Journal of
Public Health and Epidemiology

  • Abbreviation: J. Public Health Epidemiol.
  • Language: English
  • ISSN: 2141-2316
  • DOI: 10.5897/JPHE
  • Start Year: 2009
  • Published Articles: 653

Full Length Research Paper

Prevalence and barriers to the use of insecticide treated nets among pregnant women attending ante-natal clinic at Specialist Hospital Sokoto, Nigeria

Awosan, K. J.1*, Ibrahim, M. T. O.1, Alayande, M. O.2, Isah, B. A.1, Yunusa, E.1 and Mahmud, M. B.1
1Department of Community Medicine, College of Health Sciences, Usmanu Danfodiyo University, Sokoto, Nigeria. 2Department of Veterinary Parasitology and Entomology, Faculty of Veterinary Medicine, Usmanu Danfodiyo University, Sokoto, Nigeria.
Email: [email protected]

  •  Accepted: 05 September 2013
  •  Published: 31 October 2013


Malaria is endemic and a major public health problem in Nigeria. In most malaria endemic areas, pregnant women are the main adult group at risk for the severe form of the disease.In the absence of effective vaccine for malaria prevention and development of unacceptable levels of resistance to one drug after another by the malaria parasite, prevention of mosquitoes bite through use of insecticide treated nets (ITNs) remains a very important strategy for malaria control. This study aimed to assess the prevalence and barriers to use of insecticide treated nets among pregnant women in Sokoto. This was a cross sectional descriptive study among 185 randomly selected pregnant women attending antenatal clinic (ANC) at Specialist Hospital Sokoto, in October, 2010. Data collection was done using a set of pretested, semi-structured questionnaires; descriptive statistics was used for analysis.
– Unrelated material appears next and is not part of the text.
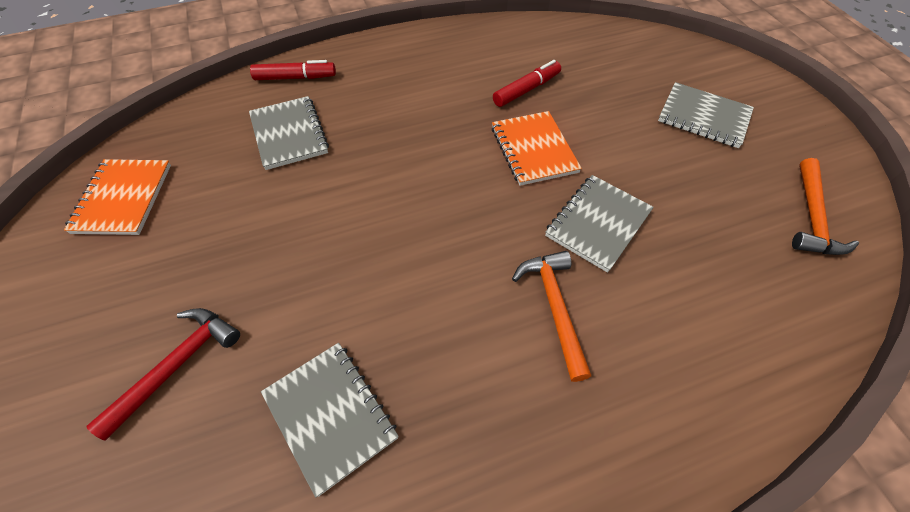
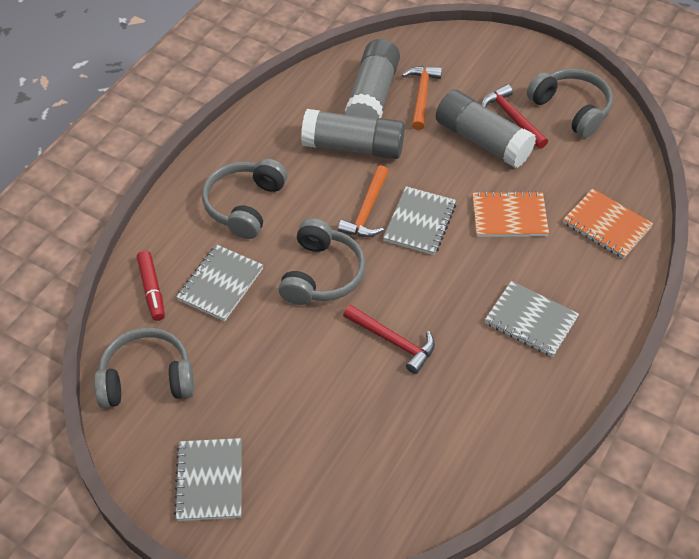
grey glue stick: none = 0 -> [301,109,405,159] [345,39,400,119] [436,90,536,168] = 3
grey headphones: none = 0 -> [94,328,194,408] [202,159,287,239] [278,218,366,305] [527,69,613,138] = 4
red hammer: [86,308,240,440] = 1 -> [343,305,435,374] [481,84,548,149] = 2
red marker: [250,60,336,80] [493,60,561,107] = 2 -> [137,251,165,321] = 1

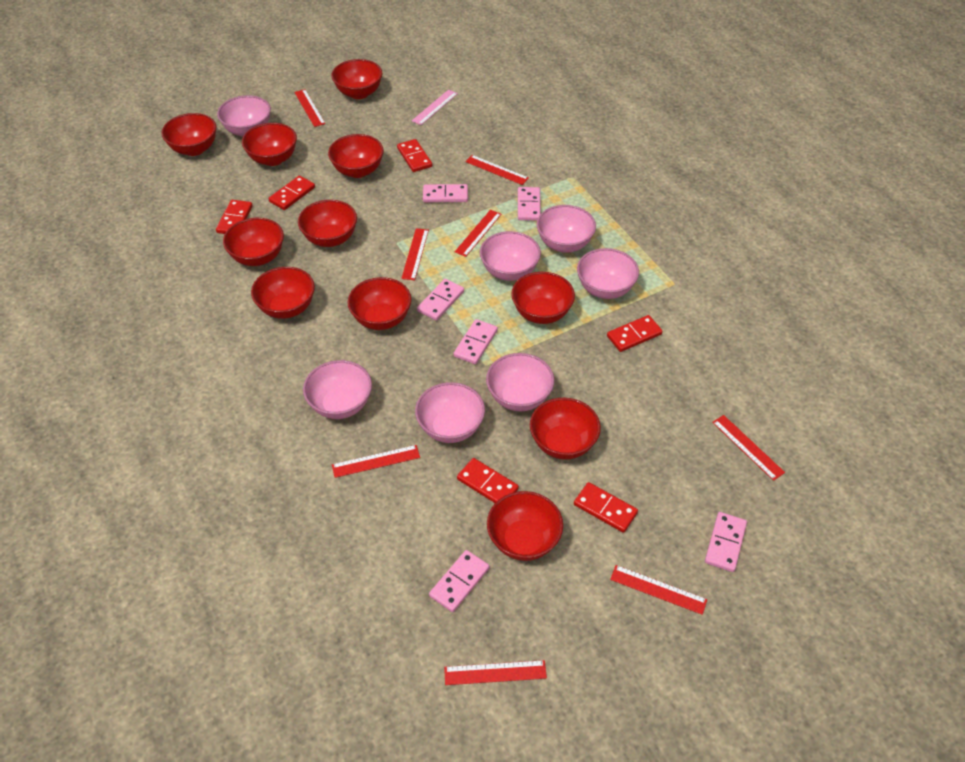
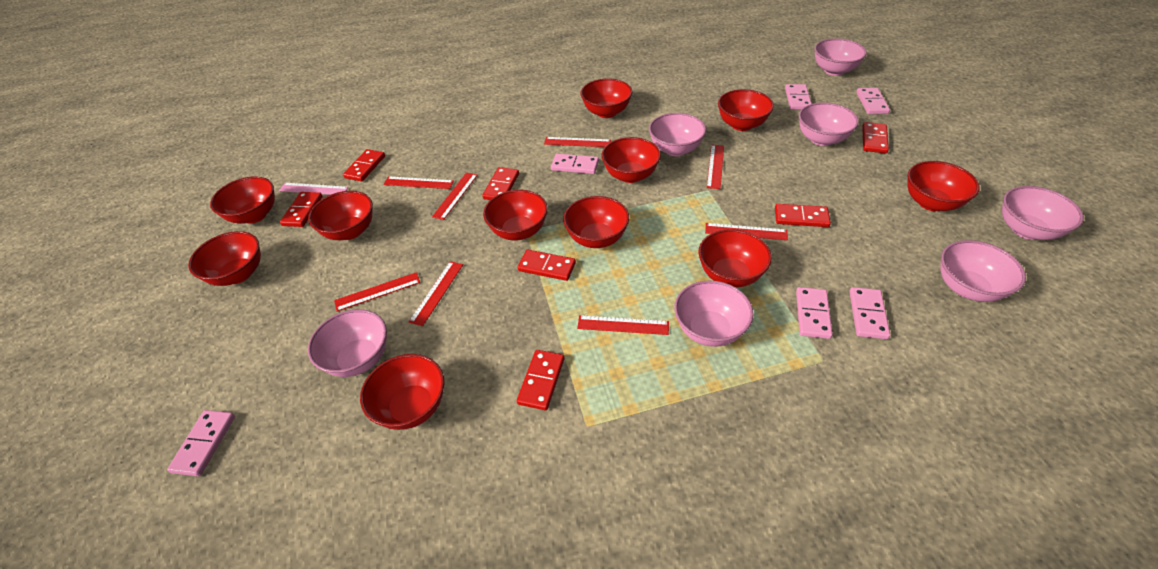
red domino: [216,200,253,234] [268,176,315,210] [397,139,432,172] [457,458,519,503] [574,482,638,533] [607,315,663,352] = 6 -> [280,192,323,227] [343,149,385,181] [482,167,519,200] [517,350,564,410] [518,250,576,281] [775,204,831,227] [862,122,889,154] = 7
Among the 179 (96.8%) respondents that were aware of ITNs out of the 185 participants, 154 (86.0%) had accurate knowledge of ITNs, 50 (27.6%) use ITNs (but this constitutes 74.6% of the 67 respondents that own an ITN). One hundred and eleven (84.7%) of the 131 respondents who did not sleep under an ITN the night before the survey, gave lack of ITNs as reason for not sleeping under the net. Utilization of ITNs was low despite high knowledge of the commodity among the respondents. Lack of ownership was the major barrier to its utilization. Educational level was statistically significantly associated with ownership and use of ITNs (p < 0.001). Women empowerment (through education and employment) and monitoring of ITNs distribution by the relevant government agencies were suggested as important interventions in improving availability, affordability and use of ITNs.


Key words: Insecticide treated nets, prevalence, barriers, pregnancy.